Your task is to return the listing below word for word, without any of its images.

+-------+

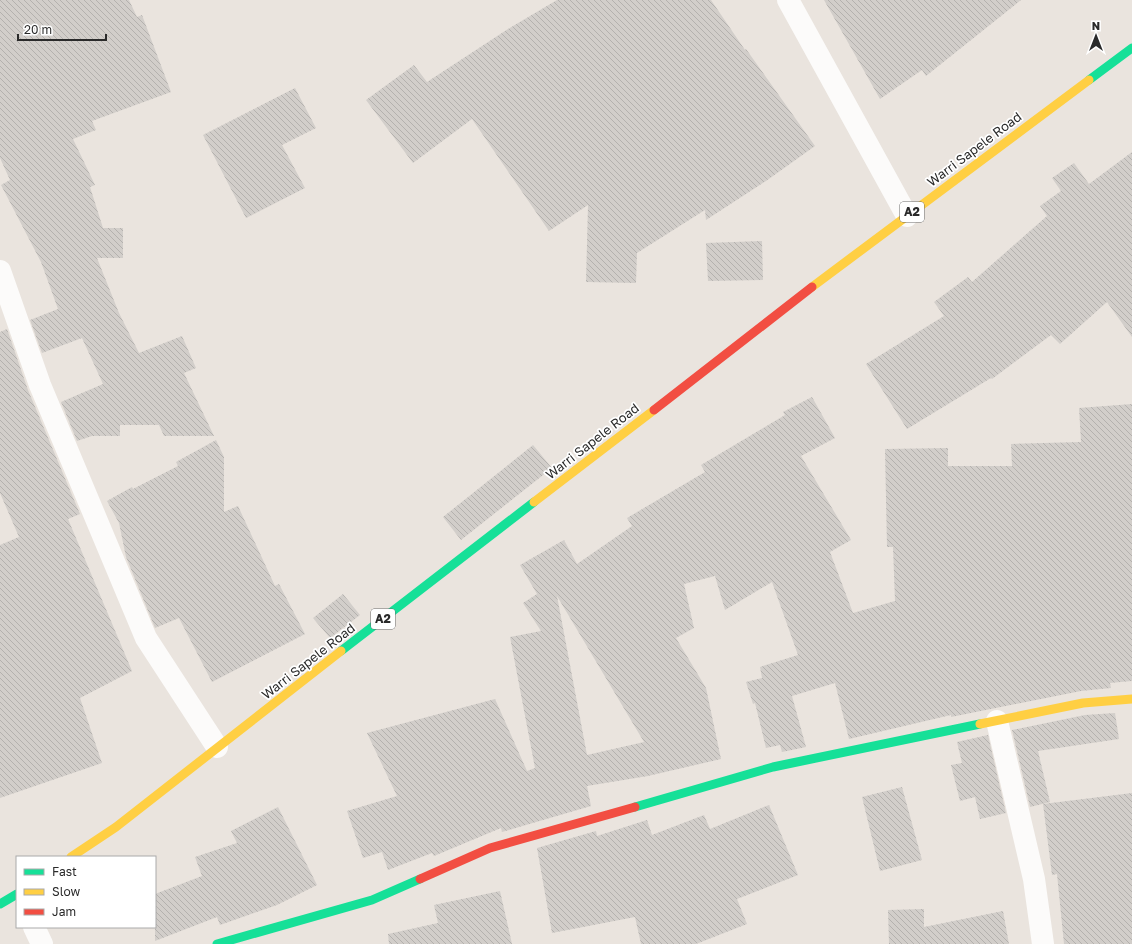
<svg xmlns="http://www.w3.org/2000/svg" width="1132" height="944" font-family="'Golos Text',sans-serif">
<defs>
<pattern id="building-back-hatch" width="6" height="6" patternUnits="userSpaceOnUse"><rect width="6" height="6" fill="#d2ceca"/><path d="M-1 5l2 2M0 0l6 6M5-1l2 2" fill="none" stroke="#b4b1ae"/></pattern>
</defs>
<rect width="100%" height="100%" fill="#eae4de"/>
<g fill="url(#building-back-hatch)" fill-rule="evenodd">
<polygon points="0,0 129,0 137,17 142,15 171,92 92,121 96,130 73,139 95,185 90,187 103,228 123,228 123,258 97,258 119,313 139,353 182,336 196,368 184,373 214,436 164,436 159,425 120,425 120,436 92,436 77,441 61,402 103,384 82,338 42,353 30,320 58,309 41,262 1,185 10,180 0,158"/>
<polygon points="557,0 711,0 745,50 746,49 815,146 766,181 706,220 705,210 637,253 636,283 586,282 588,205 549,231 472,119 413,163 366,100 414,65 427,82 508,29"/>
<polygon points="824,0 1021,0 926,76 922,70 880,99"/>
<polygon points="295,88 316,128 282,145 305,188 246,218 203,135"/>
<polygon points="1132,152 1132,337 1107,302 1060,344 1051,335 992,379 991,378 907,429 866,364 944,316 934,302 968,277 972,282 1047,216 1040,206 1061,191 1052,178 1074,163 1089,184"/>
<polygon points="762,241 763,280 708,281 706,243"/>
<polygon points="7,329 28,390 80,514 68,519 132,671 80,698 102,763 0,798 0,545 19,537 0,493 0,332"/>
<path d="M812 397 835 438 801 456 851 540 830 552 853 613 895 601 893 547H887L885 449 948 448V466H1012L1011 444 1081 442 1079 408 1132 404V681L1110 683 1111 688 1081 691 951 717V715L849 739 835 683 792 696 806 747 782 752 780 745 766 748 755 703 753 704 746 682 762 678 760 667 798 655 772 582 725 610 715 576 684 584 694 628 676 638 706 688 721 759 648 776 587 786 591 806 502 832 501 828 434 856 432 853 388 870 382 852 363 858 347 811 397 796 367 733 495 699 527 771 535 768 510 637 541 631 523 603 537 594 520 565 564 540 577 564 632 526 627 518 705 472 701 465 785 415 783 412ZM557 596 644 742 587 755Z"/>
<polygon points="216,440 224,457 224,512 238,506 275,586 279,584 305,634 212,682 179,618 155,628 126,557 119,523 107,501 132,487 133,489 178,466 176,462"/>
<polygon points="533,445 552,468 461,540 443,517"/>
<polygon points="343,594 360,615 330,638 313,618"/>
<polygon points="1115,713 1119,739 1038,751 1050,802 1030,807 1012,730 1085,715"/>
<polygon points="988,735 1006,813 980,819 975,797 960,801 951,765 962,763 957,742"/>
<polygon points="902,787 922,860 880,871 862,797"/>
<polygon points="1132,793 1132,944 1064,944 1057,874 1052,875 1043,804"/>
<polygon points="769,805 798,875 737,899 747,924 696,944 641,944 635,917 552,933 537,848 596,831 597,836 647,820 652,835 704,815 710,829"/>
<polygon points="278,807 317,885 277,905 220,925 217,917 155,941 155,894 202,876 195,857 237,843 231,831"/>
<polygon points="500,891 512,944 389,944 388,934 438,923 434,905"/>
<polygon points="924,909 924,927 1003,911 1009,944 889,944 888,910"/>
</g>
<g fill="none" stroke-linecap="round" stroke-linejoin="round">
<g stroke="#fcfbfa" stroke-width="22">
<polyline points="788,0 907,216"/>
<polyline points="0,271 40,385 146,638 217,747"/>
<polyline points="997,721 1034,879 1043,944"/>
<polyline points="34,927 42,944"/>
</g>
<g stroke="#16e098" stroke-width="9">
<polyline points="1089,80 1132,48"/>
<polyline points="341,651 534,502"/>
<polyline points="635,807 773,767 980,724"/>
<polyline points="0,904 17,894"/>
<polyline points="217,944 372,900 420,879"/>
</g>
<g stroke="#ffcf43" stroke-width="9">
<polyline points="812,287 1089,80"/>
<polyline points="534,502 654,410"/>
<polyline points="980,724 1083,703 1132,699"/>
<polyline points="71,857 116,827 341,651"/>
</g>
<g stroke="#f24e42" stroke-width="9">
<polyline points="654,410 812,287"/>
<polyline points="420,879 490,848 635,807"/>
</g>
</g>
<g text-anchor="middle" stroke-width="3.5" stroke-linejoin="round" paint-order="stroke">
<g fill="#fff" stroke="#6a6a6a" stroke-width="1">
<rect x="900" y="202" width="24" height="20" rx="3"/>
<rect x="371" y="609" width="24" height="20" rx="3"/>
</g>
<g font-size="12" font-weight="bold" fill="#2a2a2a">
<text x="912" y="216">A2</text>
<text x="383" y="623">A2</text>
</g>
<g font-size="13" fill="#2a2a2a" stroke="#fff">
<text transform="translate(974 149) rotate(-37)" y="5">Warri Sapele Road</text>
<text transform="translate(592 441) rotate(-38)" y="5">Warri Sapele Road</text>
<text transform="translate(308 661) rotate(-38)" y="5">Warri Sapele Road</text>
</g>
</g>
<rect x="16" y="856" width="140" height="72" fill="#ffffff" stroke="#aaaaaa"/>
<rect x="24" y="869" width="20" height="6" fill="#16e098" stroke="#aaaaaa"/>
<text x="52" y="876" font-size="12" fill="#2a2a2a">Fast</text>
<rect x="24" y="889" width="20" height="6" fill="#ffcf43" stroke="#aaaaaa"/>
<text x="52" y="896" font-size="12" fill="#2a2a2a">Slow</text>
<rect x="24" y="909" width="20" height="6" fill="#f24e42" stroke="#aaaaaa"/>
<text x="52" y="916" font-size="12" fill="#2a2a2a">Jam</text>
<g transform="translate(1096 36)" stroke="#ffffff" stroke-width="3" paint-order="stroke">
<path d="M0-3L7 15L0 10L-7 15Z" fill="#2a2a2a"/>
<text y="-6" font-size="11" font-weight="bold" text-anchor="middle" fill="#2a2a2a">N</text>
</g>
<path d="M18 34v6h88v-6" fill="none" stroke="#2a2a2a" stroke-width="2"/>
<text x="24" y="34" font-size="12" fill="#2a2a2a" stroke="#ffffff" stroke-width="3" paint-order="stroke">20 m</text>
</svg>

+-------+

• _Output for this task_
<svg xmlns="http://www.w3.org/2000/svg" width="1132" height="944" font-family="'Golos Text',sans-serif">
<defs>
<pattern id="building-back-hatch" width="6" height="6" patternUnits="userSpaceOnUse"><rect width="6" height="6" fill="#d2ceca"/><path d="M-1 5l2 2M0 0l6 6M5-1l2 2" fill="none" stroke="#b4b1ae"/></pattern>
</defs>
<rect width="100%" height="100%" fill="#eae4de"/>
<g fill="url(#building-back-hatch)" fill-rule="evenodd">
<polygon points="0,0 129,0 137,17 142,15 171,92 92,121 96,130 73,139 95,185 90,187 103,228 123,228 123,258 97,258 119,313 139,353 182,336 196,368 184,373 214,436 164,436 159,425 120,425 120,436 92,436 77,441 61,402 103,384 82,338 42,353 30,320 58,309 41,262 1,185 10,180 0,158"/>
<polygon points="557,0 711,0 745,50 746,49 815,146 766,181 706,220 705,210 637,253 636,283 586,282 588,205 549,231 472,119 413,163 366,100 414,65 427,82 508,29"/>
<polygon points="824,0 1021,0 926,76 922,70 880,99"/>
<polygon points="295,88 316,128 282,145 305,188 246,218 203,135"/>
<polygon points="1132,152 1132,337 1107,302 1060,344 1051,335 992,379 991,378 907,429 866,364 944,316 934,302 968,277 972,282 1047,216 1040,206 1061,191 1052,178 1074,163 1089,184"/>
<polygon points="762,241 763,280 708,281 706,243"/>
<polygon points="7,329 28,390 80,514 68,519 132,671 80,698 102,763 0,798 0,545 19,537 0,493 0,332"/>
<path d="M812 397 835 438 801 456 851 540 830 552 853 613 895 601 893 547H887L885 449 948 448V466H1012L1011 444 1081 442 1079 408 1132 404V681L1110 683 1111 688 1081 691 951 717V715L849 739 835 683 792 696 806 747 782 752 780 745 766 748 755 703 753 704 746 682 762 678 760 667 798 655 772 582 725 610 715 576 684 584 694 628 676 638 706 688 721 759 648 776 587 786 591 806 502 832 501 828 434 856 432 853 388 870 382 852 363 858 347 811 397 796 367 733 495 699 527 771 535 768 510 637 541 631 523 603 537 594 520 565 564 540 577 564 632 526 627 518 705 472 701 465 785 415 783 412ZM557 596 644 742 587 755Z"/>
<polygon points="216,440 224,457 224,512 238,506 275,586 279,584 305,634 212,682 179,618 155,628 126,557 119,523 107,501 132,487 133,489 178,466 176,462"/>
<polygon points="533,445 552,468 461,540 443,517"/>
<polygon points="343,594 360,615 330,638 313,618"/>
<polygon points="1115,713 1119,739 1038,751 1050,802 1030,807 1012,730 1085,715"/>
<polygon points="988,735 1006,813 980,819 975,797 960,801 951,765 962,763 957,742"/>
<polygon points="902,787 922,860 880,871 862,797"/>
<polygon points="1132,793 1132,944 1064,944 1057,874 1052,875 1043,804"/>
<polygon points="769,805 798,875 737,899 747,924 696,944 641,944 635,917 552,933 537,848 596,831 597,836 647,820 652,835 704,815 710,829"/>
<polygon points="278,807 317,885 277,905 220,925 217,917 155,941 155,894 202,876 195,857 237,843 231,831"/>
<polygon points="500,891 512,944 389,944 388,934 438,923 434,905"/>
<polygon points="924,909 924,927 1003,911 1009,944 889,944 888,910"/>
</g>
<g fill="none" stroke-linecap="round" stroke-linejoin="round">
<g stroke="#fcfbfa" stroke-width="22">
<polyline points="788,0 907,216"/>
<polyline points="0,271 40,385 146,638 217,747"/>
<polyline points="997,721 1034,879 1043,944"/>
<polyline points="34,927 42,944"/>
</g>
<g stroke="#16e098" stroke-width="9">
<polyline points="1089,80 1132,48"/>
<polyline points="341,651 534,502"/>
<polyline points="635,807 773,767 980,724"/>
<polyline points="0,904 17,894"/>
<polyline points="217,944 372,900 420,879"/>
</g>
<g stroke="#ffcf43" stroke-width="9">
<polyline points="812,287 1089,80"/>
<polyline points="534,502 654,410"/>
<polyline points="980,724 1083,703 1132,699"/>
<polyline points="71,857 116,827 341,651"/>
</g>
<g stroke="#f24e42" stroke-width="9">
<polyline points="654,410 812,287"/>
<polyline points="420,879 490,848 635,807"/>
</g>
</g>
<g text-anchor="middle" stroke-width="3.5" stroke-linejoin="round" paint-order="stroke">
<g fill="#fff" stroke="#6a6a6a" stroke-width="1">
<rect x="900" y="202" width="24" height="20" rx="3"/>
<rect x="371" y="609" width="24" height="20" rx="3"/>
</g>
<g font-size="12" font-weight="bold" fill="#2a2a2a">
<text x="912" y="216">A2</text>
<text x="383" y="623">A2</text>
</g>
<g font-size="13" fill="#2a2a2a" stroke="#fff">
<text transform="translate(974 149) rotate(-37)" y="5">Warri Sapele Road</text>
<text transform="translate(592 441) rotate(-38)" y="5">Warri Sapele Road</text>
<text transform="translate(308 661) rotate(-38)" y="5">Warri Sapele Road</text>
</g>
</g>
<rect x="16" y="856" width="140" height="72" fill="#ffffff" stroke="#aaaaaa"/>
<rect x="24" y="869" width="20" height="6" fill="#16e098" stroke="#aaaaaa"/>
<text x="52" y="876" font-size="12" fill="#2a2a2a">Fast</text>
<rect x="24" y="889" width="20" height="6" fill="#ffcf43" stroke="#aaaaaa"/>
<text x="52" y="896" font-size="12" fill="#2a2a2a">Slow</text>
<rect x="24" y="909" width="20" height="6" fill="#f24e42" stroke="#aaaaaa"/>
<text x="52" y="916" font-size="12" fill="#2a2a2a">Jam</text>
<g transform="translate(1096 36)" stroke="#ffffff" stroke-width="3" paint-order="stroke">
<path d="M0-3L7 15L0 10L-7 15Z" fill="#2a2a2a"/>
<text y="-6" font-size="11" font-weight="bold" text-anchor="middle" fill="#2a2a2a">N</text>
</g>
<path d="M18 34v6h88v-6" fill="none" stroke="#2a2a2a" stroke-width="2"/>
<text x="24" y="34" font-size="12" fill="#2a2a2a" stroke="#ffffff" stroke-width="3" paint-order="stroke">20 m</text>
</svg>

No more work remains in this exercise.